Problem to work on: Copy every one of the entries below word for word, leaving the pictures out.
─── Supplied data
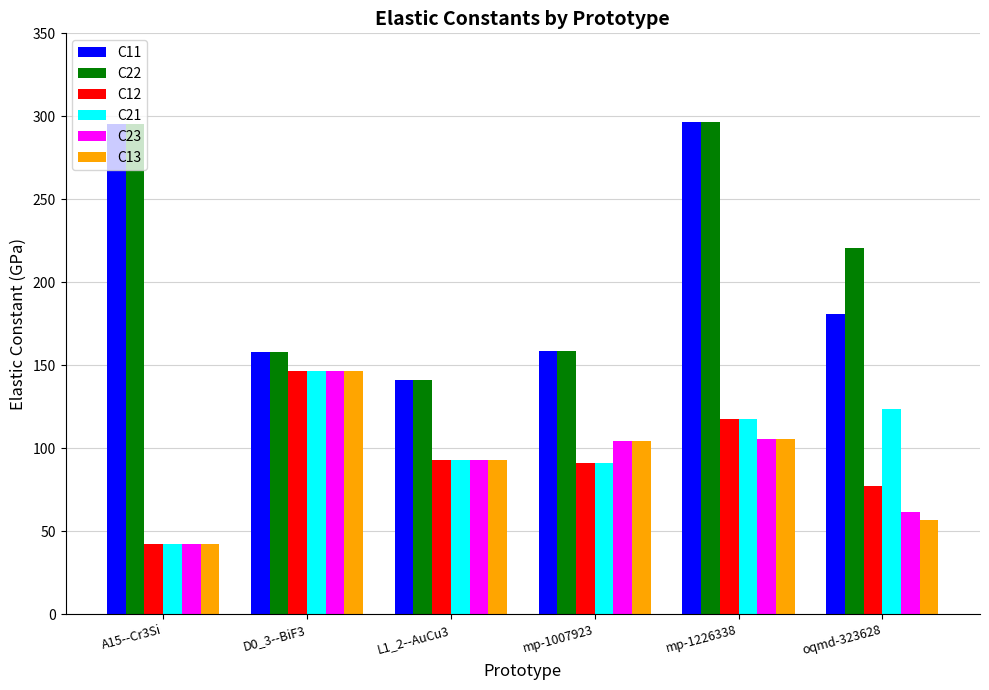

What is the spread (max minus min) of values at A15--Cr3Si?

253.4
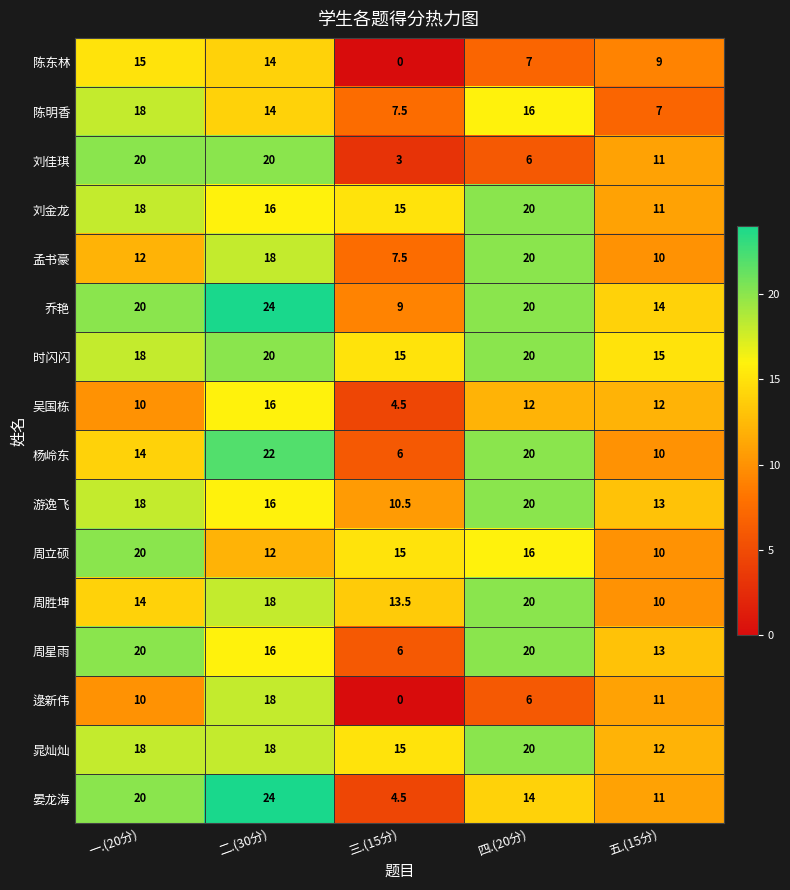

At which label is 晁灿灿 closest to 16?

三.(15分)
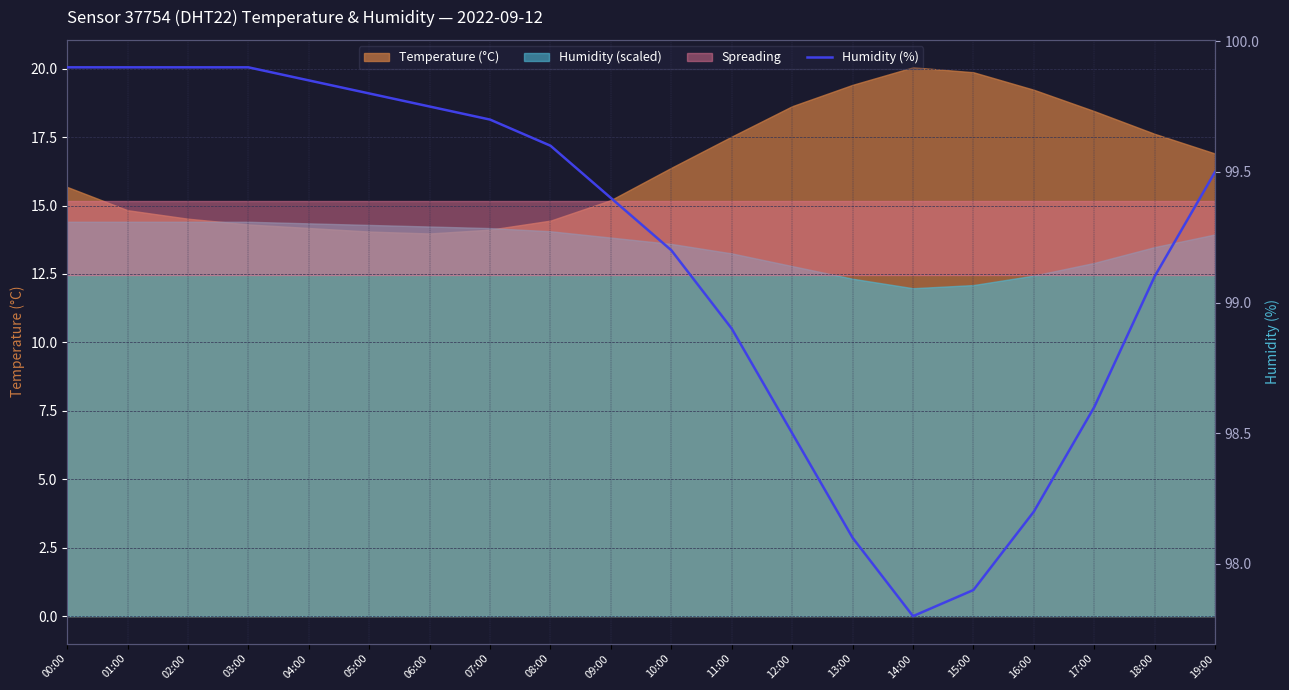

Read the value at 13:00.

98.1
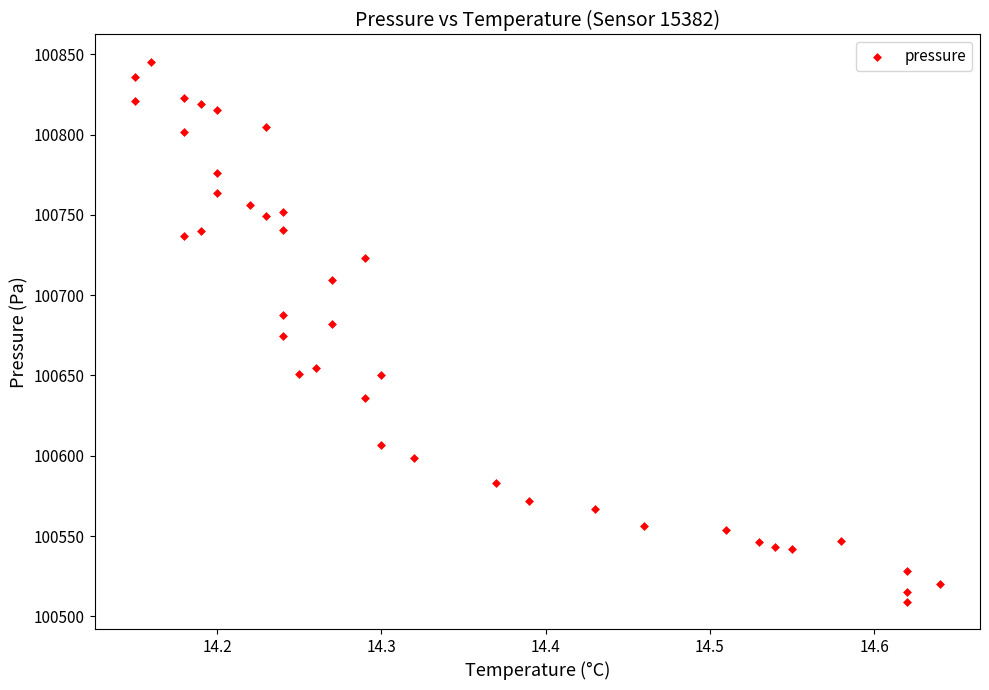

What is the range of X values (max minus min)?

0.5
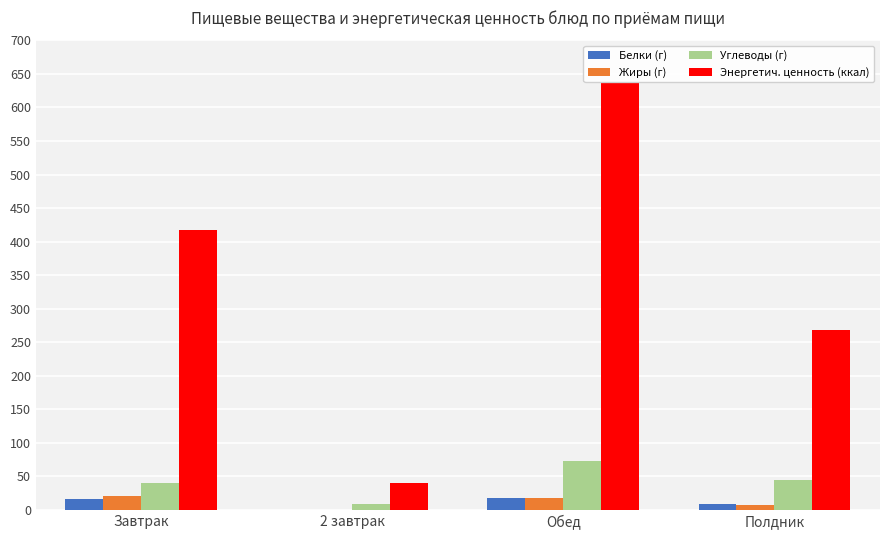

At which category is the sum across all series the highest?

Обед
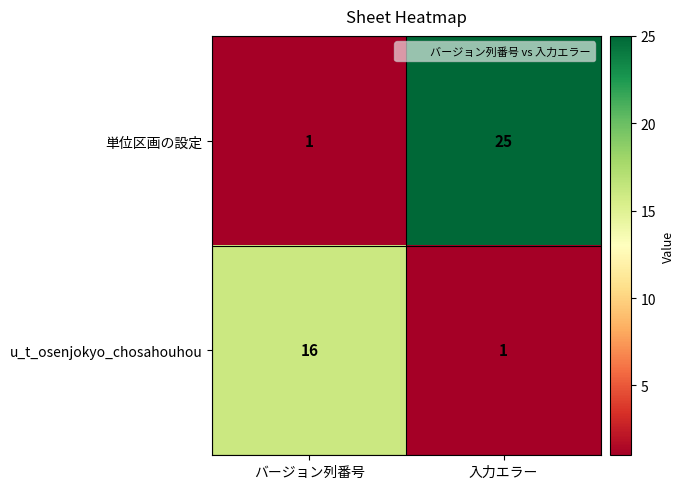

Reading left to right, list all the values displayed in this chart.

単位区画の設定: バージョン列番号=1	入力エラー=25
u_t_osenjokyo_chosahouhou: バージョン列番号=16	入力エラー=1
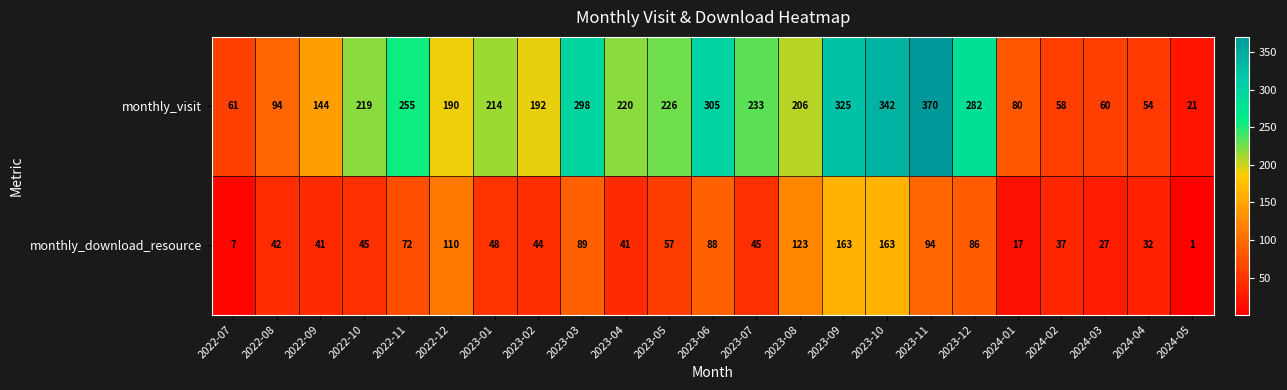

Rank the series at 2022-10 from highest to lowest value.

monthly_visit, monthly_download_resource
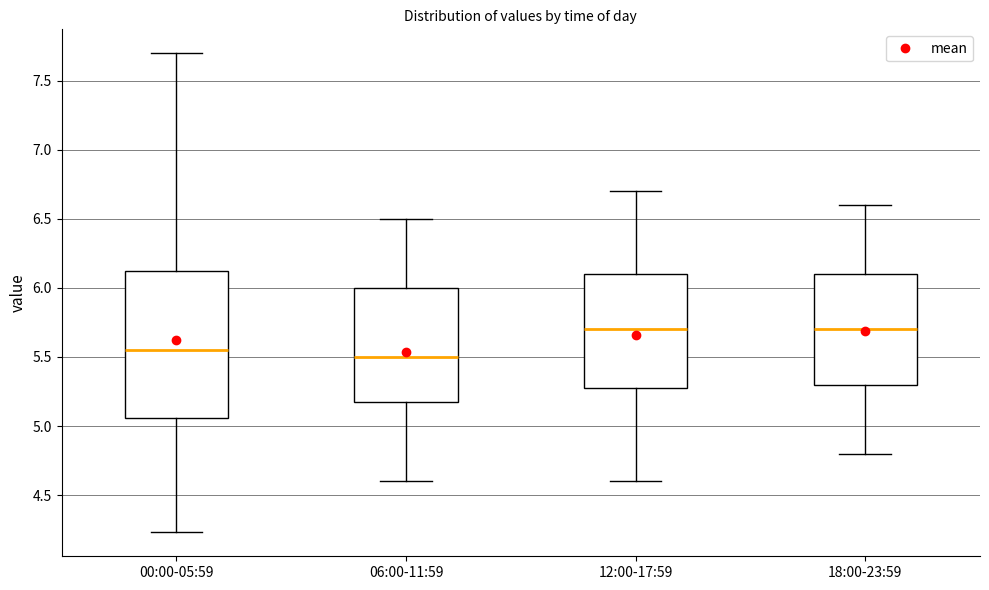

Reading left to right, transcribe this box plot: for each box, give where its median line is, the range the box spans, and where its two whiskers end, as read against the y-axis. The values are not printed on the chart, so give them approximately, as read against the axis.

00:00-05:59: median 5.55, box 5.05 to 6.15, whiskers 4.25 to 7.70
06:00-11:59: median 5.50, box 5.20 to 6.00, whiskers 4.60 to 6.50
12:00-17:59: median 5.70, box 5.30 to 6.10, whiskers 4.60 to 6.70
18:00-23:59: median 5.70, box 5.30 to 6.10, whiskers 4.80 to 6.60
──────
Reply:
What is the spread (max minus min) of values at A15--Cr3Si?

253.4

At which label is 晁灿灿 closest to 16?

三.(15分)

Read the value at 13:00.

98.1

What is the range of X values (max minus min)?

0.5

At which category is the sum across all series the highest?

Обед

Reading left to right, list all the values displayed in this chart.

単位区画の設定: バージョン列番号=1	入力エラー=25
u_t_osenjokyo_chosahouhou: バージョン列番号=16	入力エラー=1

Rank the series at 2022-10 from highest to lowest value.

monthly_visit, monthly_download_resource

Reading left to right, transcribe this box plot: for each box, give where its median line is, the range the box spans, and where its two whiskers end, as read against the y-axis. The values are not printed on the chart, so give them approximately, as read against the axis.

00:00-05:59: median 5.55, box 5.05 to 6.15, whiskers 4.25 to 7.70
06:00-11:59: median 5.50, box 5.20 to 6.00, whiskers 4.60 to 6.50
12:00-17:59: median 5.70, box 5.30 to 6.10, whiskers 4.60 to 6.70
18:00-23:59: median 5.70, box 5.30 to 6.10, whiskers 4.80 to 6.60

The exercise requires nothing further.